--- Dataset records Enclosed Below ---
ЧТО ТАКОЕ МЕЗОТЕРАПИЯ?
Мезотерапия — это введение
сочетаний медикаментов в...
--- End of Enclosed Dataset records ---
--- Dataset records Enclosed Below ---
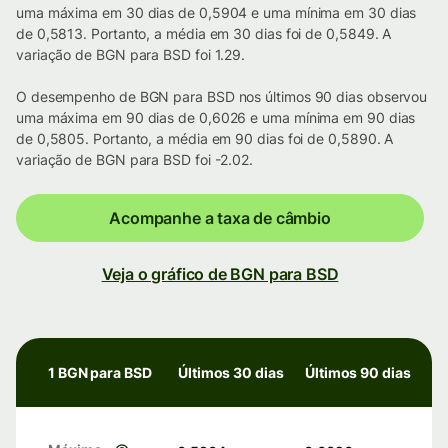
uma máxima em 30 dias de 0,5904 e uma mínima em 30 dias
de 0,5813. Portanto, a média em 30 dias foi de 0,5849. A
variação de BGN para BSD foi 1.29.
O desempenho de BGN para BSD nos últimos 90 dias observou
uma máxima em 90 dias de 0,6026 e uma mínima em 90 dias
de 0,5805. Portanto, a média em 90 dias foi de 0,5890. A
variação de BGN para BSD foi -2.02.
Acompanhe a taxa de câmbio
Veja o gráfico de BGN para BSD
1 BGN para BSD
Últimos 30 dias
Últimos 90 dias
--- End of Enclosed Dataset records ---
→ Task directions
Reproduce only the lines above spanning from the line containing "ЧТО ТАКОЕ МЕЗОТЕРАПИЯ?" through the line containing "сочетаний медикаментов в...", word for word.

→ Expected answer
ЧТО ТАКОЕ МЕЗОТЕРАПИЯ?
Мезотерапия — это введение
сочетаний медикаментов в...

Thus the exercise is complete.